I'm trying to scrape data from this website, using httr
and rvest
. After several times of scraping (around 90 - 100), the website will automatically transfer me to another url with captcha.
this is the normal url: "https://fs.lianjia.com/ershoufang/pg1"
this is the captcha url: "http://captcha.lianjia.com/?redirect=http%3A%2F%2Ffs.lianjia.com%2Fershoufang%2Fpg1"
When my spider comes accross captcha url, it will tell me to stop and solve it in browser. Then I solve it by hand in browser. But when I run the spider and send GET
request, the spider is still transferred to captcha url. Meanwhile in browser, everything goes normal, even I type in the captcha url, it will transfer me back to the normal url in browser.
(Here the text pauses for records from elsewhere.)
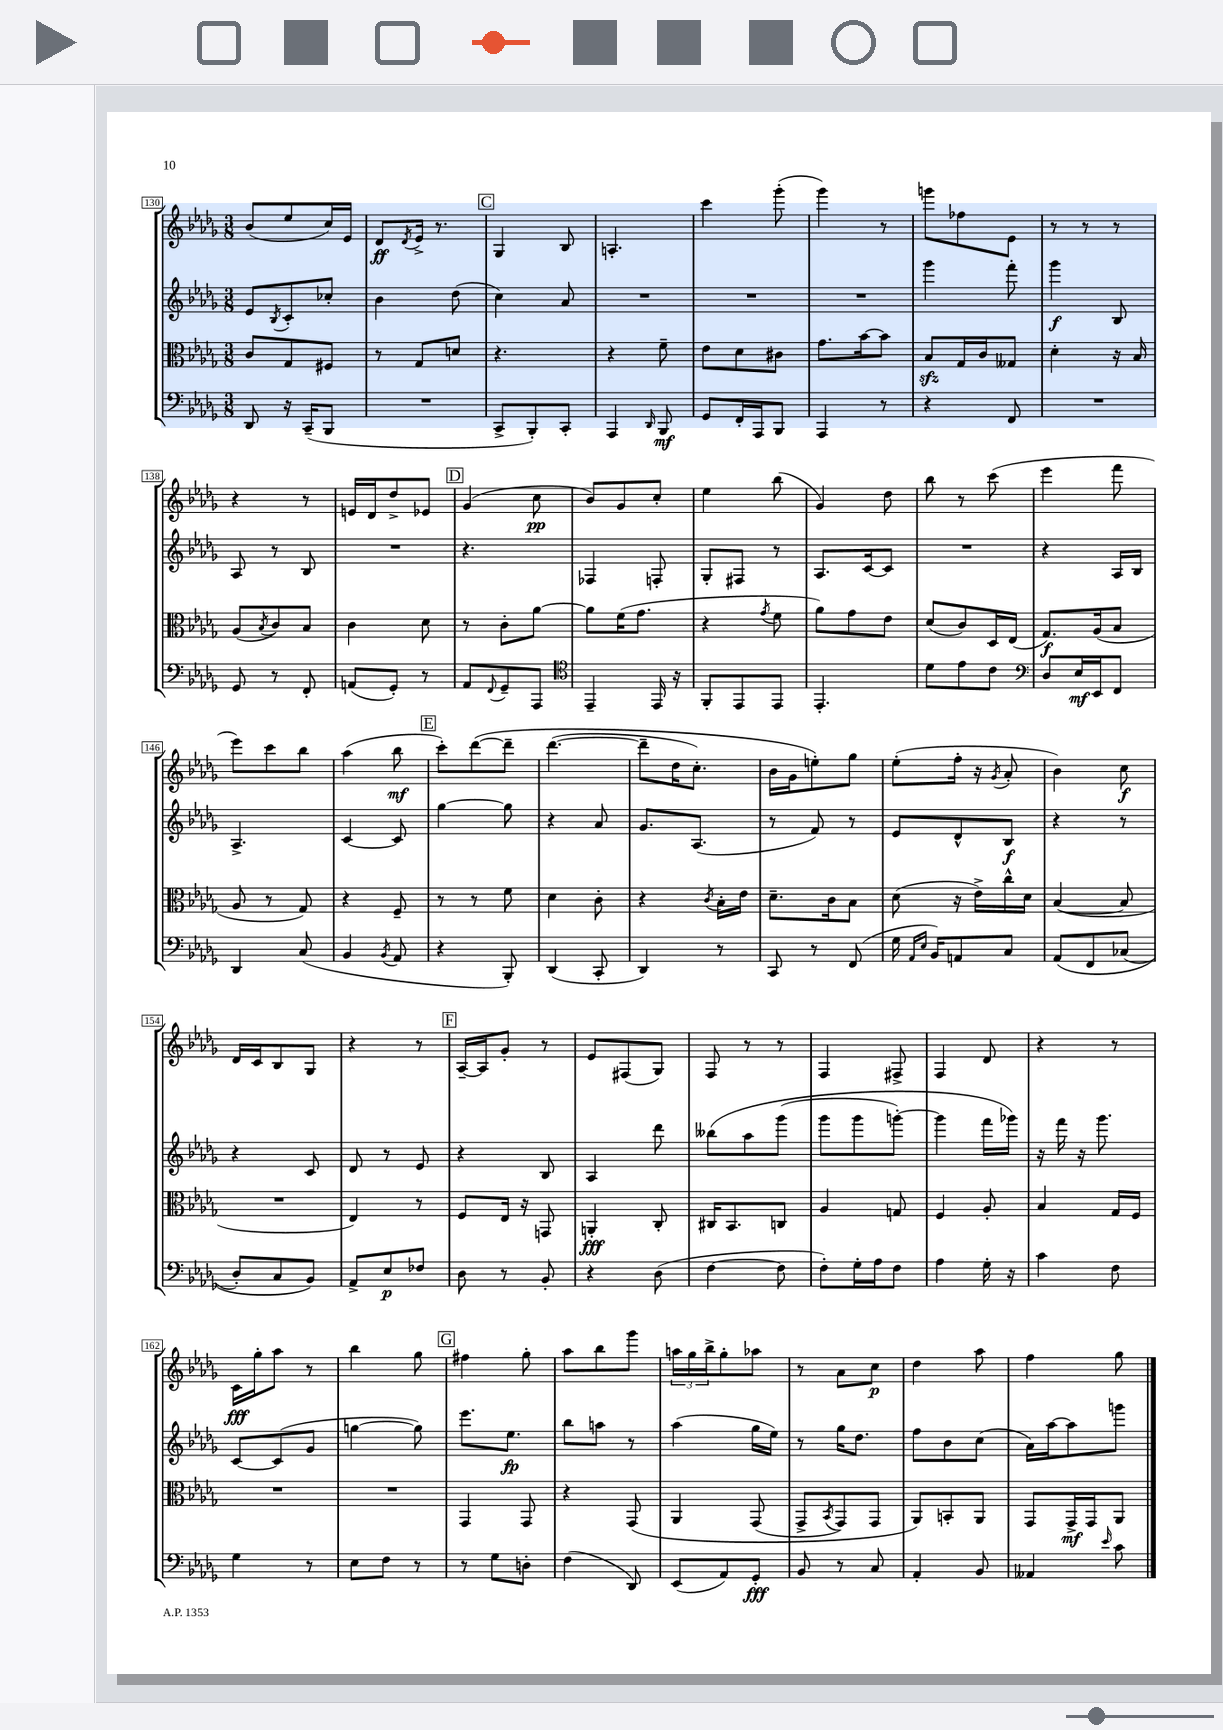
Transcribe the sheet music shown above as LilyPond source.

<<
\new StaffGroup <<
\new Staff = "s0" {
    \clef treble \key des \major \numericTimeSignature \time 3/8
    bes'8( ees''8 c''16) ees'16 |
    des'8\ff \acciaccatura { des'8 } ees'16-> r8. |
    \mark \markup { \box "C" } ges4 bes8 |
    a4.-. |
    c'''4 ges'''8-.( |
    ges'''4) r8 |
    g'''8 fes''8 ees'8 |
    r8 r8 r8 |
    r4 r8 |
    e'16 des'16 des''8-> ees'8 |
    \mark \markup { \box "D" } ges'4( c''8\pp |
    bes'8) ges'8 c''8-. |
    ees''4 bes''8( |
    ges'4) des''8 |
    bes''8 r8 c'''8( |
    ees'''4 f'''8 |
    ees'''8) c'''8 bes''8 |
    aes''4( bes''8\mf |
    \mark \markup { \box "E" } c'''8-.) des'''8~\( des'''8-- |
    des'''4.~( |
    des'''8-- des''16 c''8.-.) |
    bes'16 ges'16 e''8-.\) ges''8 |
    ees''8-.( f''16-. r16 \acciaccatura { ges'8 } aes'8-. |
    bes'4) c''8\f |
    des'16 c'16 bes8 ges8 |
    r4 r8 |
    \mark \markup { \box "F" } aes16~-- aes16 ges'8-. r8 |
    ees'8 fis8( ges8) |
    f8 r8 r8 |
    f4 fis8-> |
    f4 des'8 |
    r4 r8 |
    c'16\fff ges''16-. aes''8 r8 |
    bes''4 ges''8 |
    \mark \markup { \box "G" } fis''4 ges''8-. |
    aes''8 bes''8 ges'''8 |
    \tuplet 3/2 { a''16 ges''16 bes''16-> } ges''8-. aes''8 |
    r8 aes'8 c''8\p |
    des''4 aes''8 |
    f''4 ges''8 \bar "|." |
}
\new Staff = "s1" {
    \clef treble \key des \major \numericTimeSignature \time 3/8
    ees'8 \acciaccatura { bes8 } c'8-. ces''8-. |
    bes'4 des''8( |
    \mark \markup { \box "C" } c''4) aes'8 |
    R4. |
    R4. |
    R4. |
    ges'''4 f'''8-. |
    ges'''4\f bes8 |
    aes8 r8 bes8 |
    R4. |
    \mark \markup { \box "D" } r4. |
    fes4 f8-. |
    ges8-. fis8 r8 |
    aes8. c'16~ c'8 |
    R4. |
    r4 aes16 bes16 |
    aes4.-> |
    c'4~ c'8 |
    \mark \markup { \box "E" } ges''4~ ges''8 |
    r4 aes'8 |
    ges'8. aes8.( |
    r8 f'8) r8 |
    ees'8 des'8-^ bes8\f |
    r4 r8 |
    r4 c'8 |
    des'8 r8 ees'8 |
    \mark \markup { \box "F" } r4 bes8 |
    aes4 des'''8 |
    beses''8\( aes''8 ges'''8( |
    ges'''8 ges'''8 g'''8~-.) |
    g'''4 f'''16 ges'''16\) |
    r16 f'''16 r16 ges'''8. |
    c'8~ c'8( ges'8 |
    g''4~ g''8) |
    \mark \markup { \box "G" } ees'''8. ees''8.\fp |
    bes''8 a''8 r8 |
    aes''4( ges''16 ees''16) |
    r8 ges''16 des''8. |
    f''8 bes'8 c''8( |
    aes'16) aes''16~ aes''8 g'''8 \bar "|." |
}
\new Staff = "s2" {
    \clef alto \key des \major \numericTimeSignature \time 3/8
    c'8 ges8 fis8 |
    r8 ges8 d'8 |
    \mark \markup { \box "C" } r4. |
    r4 f'8-- |
    ees'8 des'8 cis'8 |
    ges'8. bes'16~ bes'8 |
    bes8\sfz ges16 c'16 geses8 |
    des'4-. r16 bes16 |
    aes8( \acciaccatura { bes8 } c'8) bes8 |
    c'4 des'8 |
    \mark \markup { \box "D" } r8 c'8-. aes'8~ |
    aes'8 f'16( ges'8. |
    r4 \acciaccatura { ges'8 } f'8 |
    aes'8) ges'8 ees'8 |
    des'8( c'8) des16 ees16( |
    ges8.\f) aes16( bes8 |
    aes8 r8 ges8) |
    r4 f8-- |
    \mark \markup { \box "E" } r8 r8 f'8 |
    des'4 c'8-. |
    r4 \acciaccatura { c'8 } bes16-. ees'16 |
    des'8.-- c'16 bes8 |
    des'8( r16 ees'16->) c''16-^ des'16 |
    bes4~( bes8 |
    R4. |
    ees4) r8 |
    \mark \markup { \box "F" } f8 ees16 r16 g,8 |
    a,4-.\fff c8-. |
    cis16 bes,8. c8 |
    aes4 g8 |
    f4 aes8-. |
    bes4 ges16 f16 |
    R4. |
    R4. |
    \mark \markup { \box "G" } ges,4 ges,8 |
    r4 ges,8\( |
    aes,4 ges,8( |
    ges,8-> \acciaccatura { bes,8 } ges,8) ges,8 |
    aes,8\) b,8-. aes,8 |
    ges,8 ges,16->\mf ges,16 aes,8 \bar "|." |
}
\new Staff = "s3" {
    \clef bass \key des \major \numericTimeSignature \time 3/8
    des,8 r16 c,16--( bes,,8 |
    R4. |
    \mark \markup { \box "C" } c,8-> bes,,8-.) c,8-. |
    aes,,4 \grace { des,16 } bes,,8\mf |
    ges,8 f,16-. aes,,16 bes,,8 |
    aes,,4 r8 |
    r4 f,8 |
    R4. |
    ges,8 r8 f,8-. |
    a,8( ges,8-.) r8 |
    \mark \markup { \box "D" } aes,8 \appoggiatura { f,8 } ges,8-- aes,,8 |
    \clef tenor ees,4-- ees,16 r16 |
    f,8-. ees,8 ees,8 |
    ees,4.-. |
    des'8 ees'8 c'8 |
    \clef bass des8 ees16\mf ees,16 f,8 |
    des,4 c8( |
    bes,4 \acciaccatura { bes,8 } aes,8 |
    \mark \markup { \box "E" } r4 bes,,8-.) |
    des,4( c,8-. |
    des,4) r8 |
    c,8 r8 f,8( |
    ges16 \grace { aes,16 ees16 } bes,16) a,8 c8 |
    aes,8\( f,8 ces8( |
    des8-.) c8 bes,8\) |
    aes,8-> ees8\p fes8 |
    \mark \markup { \box "F" } des8 r8 bes,8-. |
    r4 des8( |
    f4~ f8 |
    f8-.) ges16-. aes16 f8 |
    aes4 ges16-. r16 |
    c'4 f8 |
    ges4 r8 |
    ees8 f8 r8 |
    \mark \markup { \box "G" } r8 ges8 d8-. |
    f4( des,8) |
    ees,8( aes,8) ges,8-.\fff |
    bes,8 r8 c8 |
    aes,4-. bes,8 |
    aeses,4 \grace { ees'16 } c'8 \bar "|." |
}
>>
>>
Even I use proxy, I still got the same problem. In browser, I can normally browse the website, while the spider kept being transferred to captcha url.
I was wondering,
- Is my way of using proxy correct?
- Why the spider keeps being transferred while browser doesn't. They are from the same IP.
Thanks.
This is my code:
a <- GET(url, use_proxy(proxy, port), timeout(10),
add_headers('User-Agent' = 'Mozilla/5.0 (Windows NT 10.0; Win64; x64) AppleWebKit/537.36 (KHTML, like Gecko) Chrome/60.0.3112.113 Safari/537.36',
'Connection' = 'keep-alive',
'Accept-Language' = 'en-GB,en;q=0.8,zh-CN;q=0.6,zh;q=0.4,en-US;q=0.2,fr;q=0.2,zh-TW;q=0.2',
'Accept-Encoding' = 'gzip, deflate, br',
'Host' = 'ajax.api.lianjia.com',
'Accept' = '*/*',
'Accept-Charset' = 'GBK,utf-8;q=0.7,*;q=0.3',
'Cache-Control' = 'max-age=0'))
b <- a %>% read_html %>% html_nodes('div.leftContent') %>% html_nodes('div.info.clear') %>%
html_nodes('div.title') %>% html_text()
Finally, I turned to RSelenium, it's slow but no more captchas. Even when it appears, I can directly solve it in the browser.